In my previous article, I discussed recent and popular types of AI-generated content in terms of media creation, e.g. text, images, video, audio. I discussed that many AI algorithms, by design, are built to produce output that is nearly indistinguishable from human-created works. We have a rapidly approaching, collective challenge to detect the original source of any content we encounter. “Was this content generated by a person, or generated / modified by AI?” is now rather difficult to answer, and the long term solution may not lie in some detection of residual artifacts by analysis tools.
(Consider the remainder of this article as a discussion of some conceptual ideas over a virtual beer. While not necessarily a UX discussion, I still believe it’s helpful for everyone in the room to think through it. This is a future we all will have to own; there’s no going back.)
Cryptography enters the chat
Most modern file formats for images, video, audio, and documents come with embedded metadata about the content itself. It can indicate the author, date/time it was created, GPS location (e.g. for photos or video), software used to edit it, rough categorizations, and more. In many cases, this metadata is easily modifiable long after the file was originally created. So while the metadata is useful, it cannot definitively authenticate the original source of the content itself.
Today we are all quite accustomed to the concept of user identification and user authentication. You have had to prove that you are who you say you are, both in person, and in an online setting to some other organization or entity. In the online setting, strong cryptography underlies it all, and I believe this can be a significant part of the answer our content authenticity dilemma. Digital signatures are indeed a solution, as they grant a high degree of confidence that the signed content is authentic (created by a known sender), and maintained its integrity (did not change since that digital signature was first generated.) This type of cryptography is the foundation to our modern day-to-day digital lives.
Content source authenticity
Digitally signed files are signed by a person. Let’s consider an alternative where the content is digitally signed by something other than a person. Imagine we are using a modern smartphone’s digital camera to take a photo. Cameras normally embed modifiable metadata in the resulting image file as we discussed. However, what if the resulting image file was digitally signed by the phone on creation, which now ensures the date/time, GPS location, and the phone’s IMEI (serial #) are veritably immutable without corrupting the file itself? The photo itself and this metadata can be validated via the signature, and thus never changed without modifying the signature.
Note that we could also embed in the phone user’s identity, if recently authenticated, into the media file too. However, consider we live in a time when governments routinely persecute protesters, and undeniably identifying the person who captured certain content may have dire consequences. So the problem I am trying solve is authenticating what, when, and how the original content was captured…leaving out the who for now.
On to the problems…
While we have addressed the source of the content, we cannot guarantee whether AI played a part in manipulating the content before the digital signature. In our previous smartphone camera example, recording the digital signature of the software application used to capture the image can help provide some guidance about what manipulation capabilities may have been employed when the media was captured.
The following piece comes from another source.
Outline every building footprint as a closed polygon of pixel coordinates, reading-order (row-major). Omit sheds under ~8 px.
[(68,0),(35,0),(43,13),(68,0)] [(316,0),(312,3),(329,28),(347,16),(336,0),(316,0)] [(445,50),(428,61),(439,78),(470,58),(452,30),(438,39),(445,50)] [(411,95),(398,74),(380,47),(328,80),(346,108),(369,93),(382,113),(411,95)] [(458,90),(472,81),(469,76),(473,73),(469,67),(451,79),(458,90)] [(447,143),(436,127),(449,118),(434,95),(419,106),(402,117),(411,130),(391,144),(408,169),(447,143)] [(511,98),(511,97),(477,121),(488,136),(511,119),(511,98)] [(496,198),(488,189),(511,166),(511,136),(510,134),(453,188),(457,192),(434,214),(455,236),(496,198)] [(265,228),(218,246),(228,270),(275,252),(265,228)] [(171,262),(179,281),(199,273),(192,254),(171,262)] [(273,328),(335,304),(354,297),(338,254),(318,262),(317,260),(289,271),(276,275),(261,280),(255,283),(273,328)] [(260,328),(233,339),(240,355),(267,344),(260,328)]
But it’s not foolproof.
A second issue is with the accuracy of the metadata itself. What if the date/time, GPS location, phone’s IMEI, etc. were compromised before the content was captured? For instance, the date/time can be manipulated manually on any phone to whatever the user wants prior to capturing the image. The file’s metadata will capture whatever date/time the phone provided.
For both problems, we would likely need hardware and OS capabilities to assist in the capture of authentic source metadata. I am not entirely sure how hardware would accomplish this, but my spidey-senses suggest that physically unclonable functions (PUFs) and open standards adopted by hardware manufacturers may come into play here.
We have discussed why content authenticity is important from a viewers’ perspective. What about content author’s point of view? Some authors, like photojournalists, have a vested interest in ensuring all viewers know their original content is unadulterated. How can their content stand on its own once made public, with its authenticity unquestionable? Even if his/her content is copied, modified, and digitally signed again (i.e. dissemination of inauthentic copies), how do we know which one is the original?
One possibility is to use a decentralized blockchain specifically to capture content authenticity (e.g. as digital signatures) as the content is created. One primary advantage of a distributed blockchain is the impracticality of making changes to records that are part of the chain. Per our smartphone example, when the content is captured and signed, if the phone can push up the signature to a blockchain, the date/time of the block are forever and immutably logged for that piece of content on the chain. Note that this date/time doesn’t correspond to when the photo was taken, but instead to when the block was added to the chain. If the phone has a wireless signal, this process could be fast. Future viewers can search for the photo’s digital signature on the blockchain to verify the block’s creation date. The blockchain provides another level of trust that the photo wasn’t taken later than the block insertion date/time. Viewers can validate, beyond the date/time digitally signed in the image itself, that the block chain asserts a backstop confirming, “the image was first created sometime BEFORE this block’s date/time….but definitely not after.” Any future variations of the image, if using that same blockchain, would always be listed afterwards.
If you’ve read this far and remain even mildly interested, you can see there are more questions than answers. My goal was only to elaborate directions for possible solutions towards content authentication, hope we can agree that it will become more important to us all in our near future.